Free expression is not fully protected in practice in Maldives, with journalists receiving death threats and being harassed without meaningful investigations being carried out. In 2015, the Public Service Media Act was passed but was seen as an attempt to turn the public broadcaster into a mouthpiece of the state. The situation deteriorated further in 2016 with the introduction of the Protection of Reputation and Good Name and Freedom of Expression Act, which criminalised speech seen as defamatory. The law also imposes hefty fines or jail terms for defamation. Reporters are mandated by law to have accreditation to cover protests, while journalists face routine harassment and arrests by the state leading to self-censorship.
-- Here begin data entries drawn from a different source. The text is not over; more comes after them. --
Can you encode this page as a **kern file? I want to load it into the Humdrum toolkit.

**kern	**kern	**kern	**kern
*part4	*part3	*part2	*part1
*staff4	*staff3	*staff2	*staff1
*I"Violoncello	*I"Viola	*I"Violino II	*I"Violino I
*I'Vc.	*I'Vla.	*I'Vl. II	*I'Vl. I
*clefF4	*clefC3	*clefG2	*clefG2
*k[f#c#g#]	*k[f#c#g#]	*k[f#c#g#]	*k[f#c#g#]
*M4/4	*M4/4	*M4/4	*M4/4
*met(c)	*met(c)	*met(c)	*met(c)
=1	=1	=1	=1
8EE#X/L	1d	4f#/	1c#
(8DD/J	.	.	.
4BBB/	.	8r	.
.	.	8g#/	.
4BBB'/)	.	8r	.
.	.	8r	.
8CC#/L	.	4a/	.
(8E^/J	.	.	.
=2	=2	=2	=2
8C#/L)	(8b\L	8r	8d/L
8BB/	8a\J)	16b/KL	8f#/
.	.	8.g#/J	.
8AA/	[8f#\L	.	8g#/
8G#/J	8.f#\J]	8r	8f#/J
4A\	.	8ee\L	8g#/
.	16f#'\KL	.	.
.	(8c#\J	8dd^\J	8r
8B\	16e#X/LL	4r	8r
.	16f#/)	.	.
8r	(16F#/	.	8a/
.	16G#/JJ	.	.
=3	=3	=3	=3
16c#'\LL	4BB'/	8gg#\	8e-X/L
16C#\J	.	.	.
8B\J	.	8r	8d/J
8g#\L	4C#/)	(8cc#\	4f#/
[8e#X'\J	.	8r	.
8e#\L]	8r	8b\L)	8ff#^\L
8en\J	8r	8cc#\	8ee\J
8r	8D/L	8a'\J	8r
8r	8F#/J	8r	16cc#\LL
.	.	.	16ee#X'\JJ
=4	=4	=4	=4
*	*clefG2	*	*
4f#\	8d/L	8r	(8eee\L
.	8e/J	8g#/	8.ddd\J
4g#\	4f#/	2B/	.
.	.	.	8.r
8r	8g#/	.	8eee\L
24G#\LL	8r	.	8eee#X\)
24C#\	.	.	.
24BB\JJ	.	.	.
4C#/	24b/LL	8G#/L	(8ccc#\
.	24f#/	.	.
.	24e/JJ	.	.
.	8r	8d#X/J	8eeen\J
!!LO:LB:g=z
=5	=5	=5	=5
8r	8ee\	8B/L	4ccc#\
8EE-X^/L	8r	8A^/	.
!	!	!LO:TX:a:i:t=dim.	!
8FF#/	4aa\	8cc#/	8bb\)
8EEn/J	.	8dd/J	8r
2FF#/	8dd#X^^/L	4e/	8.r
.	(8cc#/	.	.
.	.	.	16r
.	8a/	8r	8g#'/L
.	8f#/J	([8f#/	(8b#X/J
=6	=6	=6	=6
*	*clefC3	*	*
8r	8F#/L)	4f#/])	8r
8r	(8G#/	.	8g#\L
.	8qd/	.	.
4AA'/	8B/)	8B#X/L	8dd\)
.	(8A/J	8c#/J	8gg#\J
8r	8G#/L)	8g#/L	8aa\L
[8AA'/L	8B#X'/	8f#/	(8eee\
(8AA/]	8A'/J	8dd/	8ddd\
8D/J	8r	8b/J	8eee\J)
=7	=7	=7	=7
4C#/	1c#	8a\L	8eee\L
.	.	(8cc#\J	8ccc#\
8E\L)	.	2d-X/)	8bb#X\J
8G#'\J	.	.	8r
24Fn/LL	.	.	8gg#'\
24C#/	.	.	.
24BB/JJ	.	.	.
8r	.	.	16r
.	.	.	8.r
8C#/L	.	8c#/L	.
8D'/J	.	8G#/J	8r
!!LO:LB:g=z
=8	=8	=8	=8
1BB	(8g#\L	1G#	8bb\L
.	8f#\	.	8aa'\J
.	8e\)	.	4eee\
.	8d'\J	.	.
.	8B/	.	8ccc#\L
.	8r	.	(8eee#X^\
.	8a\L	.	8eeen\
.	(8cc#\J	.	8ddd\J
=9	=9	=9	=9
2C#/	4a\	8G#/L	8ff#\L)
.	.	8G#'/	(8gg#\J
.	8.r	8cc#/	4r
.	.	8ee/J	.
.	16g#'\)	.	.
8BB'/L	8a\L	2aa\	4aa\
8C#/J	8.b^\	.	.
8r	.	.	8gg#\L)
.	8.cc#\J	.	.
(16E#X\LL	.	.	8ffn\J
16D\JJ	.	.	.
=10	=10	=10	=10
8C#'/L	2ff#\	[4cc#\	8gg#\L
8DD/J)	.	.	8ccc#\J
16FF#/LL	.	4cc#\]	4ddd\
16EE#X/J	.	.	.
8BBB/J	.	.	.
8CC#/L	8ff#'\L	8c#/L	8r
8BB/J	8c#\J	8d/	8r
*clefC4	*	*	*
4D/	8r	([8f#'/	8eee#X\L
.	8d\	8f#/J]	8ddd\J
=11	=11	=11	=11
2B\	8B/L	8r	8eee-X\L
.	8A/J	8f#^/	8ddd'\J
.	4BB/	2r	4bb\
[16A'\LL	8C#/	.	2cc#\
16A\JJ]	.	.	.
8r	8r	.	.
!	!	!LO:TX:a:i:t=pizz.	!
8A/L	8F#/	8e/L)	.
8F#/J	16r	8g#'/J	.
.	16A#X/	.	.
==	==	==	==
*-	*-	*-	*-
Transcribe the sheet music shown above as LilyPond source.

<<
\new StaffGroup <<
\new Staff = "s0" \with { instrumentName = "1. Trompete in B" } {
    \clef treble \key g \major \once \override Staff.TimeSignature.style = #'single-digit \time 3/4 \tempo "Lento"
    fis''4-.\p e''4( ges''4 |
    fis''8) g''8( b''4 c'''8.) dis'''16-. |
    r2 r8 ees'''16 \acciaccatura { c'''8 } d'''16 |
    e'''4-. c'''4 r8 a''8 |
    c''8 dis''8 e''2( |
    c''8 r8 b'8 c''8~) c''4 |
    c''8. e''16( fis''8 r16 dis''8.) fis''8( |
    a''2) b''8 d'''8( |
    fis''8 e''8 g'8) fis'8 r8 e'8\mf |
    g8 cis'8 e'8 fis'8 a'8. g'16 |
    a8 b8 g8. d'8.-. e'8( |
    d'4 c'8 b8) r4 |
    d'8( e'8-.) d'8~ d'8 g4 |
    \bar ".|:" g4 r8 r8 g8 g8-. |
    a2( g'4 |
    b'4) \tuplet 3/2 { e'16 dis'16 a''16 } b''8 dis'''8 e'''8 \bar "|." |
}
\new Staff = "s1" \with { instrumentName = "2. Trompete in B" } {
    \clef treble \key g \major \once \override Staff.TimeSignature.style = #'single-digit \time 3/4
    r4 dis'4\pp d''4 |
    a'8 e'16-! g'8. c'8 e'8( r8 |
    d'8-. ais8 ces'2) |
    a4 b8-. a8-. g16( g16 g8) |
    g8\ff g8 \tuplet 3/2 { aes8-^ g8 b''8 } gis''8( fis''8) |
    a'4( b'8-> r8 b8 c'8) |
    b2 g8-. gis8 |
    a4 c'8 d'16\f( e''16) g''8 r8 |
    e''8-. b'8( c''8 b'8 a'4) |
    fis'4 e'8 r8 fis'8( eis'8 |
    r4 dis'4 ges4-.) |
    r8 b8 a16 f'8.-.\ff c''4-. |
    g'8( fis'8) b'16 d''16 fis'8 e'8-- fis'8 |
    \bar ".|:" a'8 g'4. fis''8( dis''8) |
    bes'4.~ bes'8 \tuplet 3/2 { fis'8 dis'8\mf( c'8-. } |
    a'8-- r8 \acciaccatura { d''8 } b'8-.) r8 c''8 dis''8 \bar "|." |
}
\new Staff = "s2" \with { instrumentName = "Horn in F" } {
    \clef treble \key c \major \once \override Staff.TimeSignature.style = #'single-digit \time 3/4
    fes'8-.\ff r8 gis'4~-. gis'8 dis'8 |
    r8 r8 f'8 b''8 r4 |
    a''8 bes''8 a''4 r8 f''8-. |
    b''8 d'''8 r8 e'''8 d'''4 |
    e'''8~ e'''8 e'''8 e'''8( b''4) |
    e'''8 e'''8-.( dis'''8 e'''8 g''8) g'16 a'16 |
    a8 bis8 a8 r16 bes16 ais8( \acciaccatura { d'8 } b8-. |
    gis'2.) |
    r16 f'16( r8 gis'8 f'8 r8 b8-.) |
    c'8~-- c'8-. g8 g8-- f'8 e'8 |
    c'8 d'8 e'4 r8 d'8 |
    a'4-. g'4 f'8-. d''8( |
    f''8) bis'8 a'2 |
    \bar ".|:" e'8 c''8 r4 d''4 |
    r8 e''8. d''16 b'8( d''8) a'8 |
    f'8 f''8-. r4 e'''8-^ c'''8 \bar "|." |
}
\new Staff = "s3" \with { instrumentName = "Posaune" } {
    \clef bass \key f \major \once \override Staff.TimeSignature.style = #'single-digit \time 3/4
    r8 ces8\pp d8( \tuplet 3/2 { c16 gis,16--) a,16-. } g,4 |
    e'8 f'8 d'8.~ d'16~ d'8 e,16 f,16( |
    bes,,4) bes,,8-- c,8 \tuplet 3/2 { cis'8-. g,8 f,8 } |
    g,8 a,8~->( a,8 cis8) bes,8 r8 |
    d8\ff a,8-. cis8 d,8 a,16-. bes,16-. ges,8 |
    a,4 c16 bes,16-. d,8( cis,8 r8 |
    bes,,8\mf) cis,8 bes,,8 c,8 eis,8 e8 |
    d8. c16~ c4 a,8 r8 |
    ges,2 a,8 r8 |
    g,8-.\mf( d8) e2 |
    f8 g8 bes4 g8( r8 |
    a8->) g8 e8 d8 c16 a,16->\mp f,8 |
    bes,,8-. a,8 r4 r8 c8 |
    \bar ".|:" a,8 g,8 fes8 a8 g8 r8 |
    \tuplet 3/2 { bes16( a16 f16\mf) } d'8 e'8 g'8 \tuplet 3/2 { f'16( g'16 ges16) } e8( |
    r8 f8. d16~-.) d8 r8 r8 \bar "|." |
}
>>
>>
In 2012, blogger Ismail Khilath Rasheed was attacked and detained for organising a peaceful protest for religious tolerance. The 2014 disappearance of prominent journalist Ahmed Rilwan Abdulla, whose whereabouts remain unknown, continue to cast a shadow over press freedom in Maldives. His colleagues’ efforts to find him, including a press conference and a rally to mark one year since his disappearance, were disrupted by security forces. In 2016, a documentary exposing government corruption entitled ‘Stealing Paradise’ aired on Al Jazeera. Shortly afterwards, the editor of the Maldives Independent newspaper, Zaheena Rasheed, who featured in the documentary, had to flee the country due to concerns for her safety. Also in 2016, 16 journalists were arrested for staging a peaceful sit-in outside the President’s office.